*Texto extraído:*
============

Lava Jato cogitou vazamentos para tentar minar Dodge, indicam mensagens
Diálogos publicados hoje mostram que integrantes da Lava Jato de Curitiba trataram a procuradora-geral da República, Raquel Dodge, como entrave à operação e planejaram minar sua imagem por meio de vazamentos de informação na imprensa.
As mensagens foram divulgadas na tarde de hoje pelo site do jornal El País, em conjunto com o The Intercept Brasil.
Os diálogos mostram que o tom dos procuradores subiu quando Dodge pediu a anulação do acordo firmado entre a Força-Tarefa e o departamento de Justiça dos Estados Unidos para criar uma fundação para gerir R$ 2,5 bilhões devolvidos aos cofres públicos após a investigação de escândalos de corrupção.
Desde que o acordo veio à tona, Dodge se posicionou de forma contrária, argumentando violação à Constituição.
Ela chegou a entrar com uma ADPF (Ação por Descumprimento de Preceitos Fundamentais) no Supremo Tribunal Federal para suspender a decisão que respaldou o fundo, mas foi antecipada pelo próprio MPF no Paraná, que requisitou à juíza Gabriela Hardt a suspensão do acordo. Hardt atendeu e sustou a criação da fundação.
"O barraco tem nome e sobrenome. Raquel Dodge. O Oswaldo instaurou pgea para pedir informações sobre o acordo", disse o procurador Januário Paludo, em 11 de março de 2019, no grupo Filhos do Januário 4.
Paludo se referia ao Procedimento de Gestão Administrativa (PGEA), uma medida administrativa utilizada pelo corregedor-geral do MPF, Oswaldo Barbosa, para ter acesso aos documentos sobre o acordo.
O argumento de Dodge ao pedir a anulação do acordo foi que caberia à União, e não aos investigadores da Lava Jato, decidir como o dinheiro seria gerido.
O acordo previa que metade dos R$ 2,5 bilhões iriam para um fundo patrimonial privado para gerir o que ficou conhecido como "Fundação Lava Jato". O restante deveria ser utilizado em eventuais ressarcimentos que a Petrobras viesse a fazer a acionistas lesados pelos escândalos.
"A mulher está possessa"
Na sequência, os procuradores criticaram o questionamento da PGR sobre a fundação.
"(...) ou isso é canalhice, ou todos nós emburrecemos depois que entramos no MPF (...) Quando a gente acha que RD [Raquel Dodge] já desceu até o fundo do poço, descobrimos que ainda tem mais um pouco para descer"

============

*Tarefas do exercício:*
1. Resuma em duas frases o texto sobre a Lava Jato e Raquel Dodge.
2. Responda às perguntas abaixo com base no texto sobre a Lava Jato e Raquel Dodge.
(a) Qual juíza sustou a criação da fundação?
(b) Em qual grupo Januário Paludo escreveu a mensagem de 11 de março de 2019?
(c) Segundo o acordo, para que deveria ser usada a parte dos R$ 2,5 bilhões que não iria para o fundo patrimonial privado?
3. Prossiga com o texto sobre a Lava Jato e Raquel Dodge a partir da última frase apresentada.
Os registros provêm de outra fonte.

*Dados do exercício:*
============

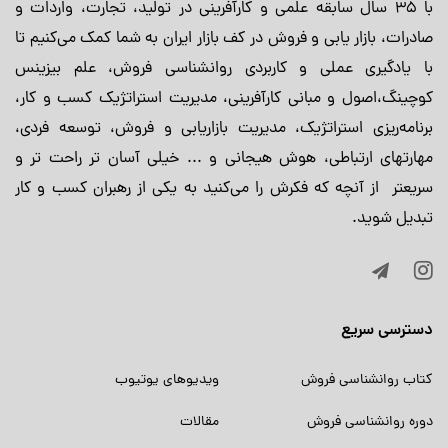
با 35 سال سابقه علمی و کارآفرینی در تولید، تجارت، واردات و
صادرات، بازار یابی و فروش در کف بازار ایران به شما کمک می‌کنیم تا
با یادگیری عملی و کاربردی روانشناسی فروش، علم بیزینس
کوچینگ،اصول و مبانی کارآفرینی، مدیریت استراتژیک کسب و کار،
برنامه‌ریزی استراتژیک، مدیریت بازاریابی و فروش، توسعه فردی،
مهارتهای ارتباطی، هوش هیجانی و ... خیلی آسان تر راحت تر و
سریعتر از آنچه که فکرش را می‌کنید به یکی از رهبران کسب و کار
تبدیل شوید.
دسترسی سریع
کتاب روانشناسی فروش
ویدیوهای یوتیوب
دوره روانشناسی فروش
مقالات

============

*Resultados do exercício:*
1. Mensagens divulgadas pelo El País em conjunto com o The Intercept Brasil indicam que integrantes da Lava Jato de Curitiba trataram a procuradora-geral da República, Raquel Dodge, como entrave à operação e planejaram minar sua imagem com vazamentos à imprensa. O tom dos procuradores subiu quando Dodge pediu a anulação do acordo com o departamento de Justiça dos Estados Unidos para criar uma fundação que geriria R$ 2,5 bilhões, com o argumento de que caberia à União decidir como o dinheiro seria gerido.

2.
(a) Gabriela Hardt.
(b) No grupo Filhos do Januário 4.
(c) Em eventuais ressarcimentos que a Petrobras viesse a fazer a acionistas lesados pelos escândalos.

3.
Laura Tessler, procuradora do Ministério Público Federal
O procurador Paludo responde que já haviam sugerido a ele consultar previamente Dodge sobre o acordo. "Eu nem liguei. A mulher está possessa."
Estratégias para pressionar Dodge
Em um dos chats, os procuradores reclamam que Dodge sairia de férias sem resolver "pendências" relacionadas ao acordo.
Em 29 de junho de 2018, o coordenador da força-tarefa no Paraná, Deltan Dallagnol, propôs aos colegas pressionar Dodge "usando" a imprensa sem identificar a fonte das informações - relatos "off the records", no jargão jornalístico:
'Temos opções a) pressionar usando imprensa em off - vi que saiu algo, mas acho que foram advogados - podemos pressionar de modo mais agressivo pela imprensa, subindo nível de críticas b) fazer, interpretando regra de foro para excluir mandatos anteriores e o que fugir disso mandamos pra ela - (teríamos que falar com JF - se concordar, ok; do contrário, podemos até fazer sem concordância, ele remeterá para o STF e voltamos a A, mas sabemos que não teremos boa vontade ) c) dar deadline pra resposta dela ou seguiremos por B d) aguardar (sem reclamar rsrsrs)"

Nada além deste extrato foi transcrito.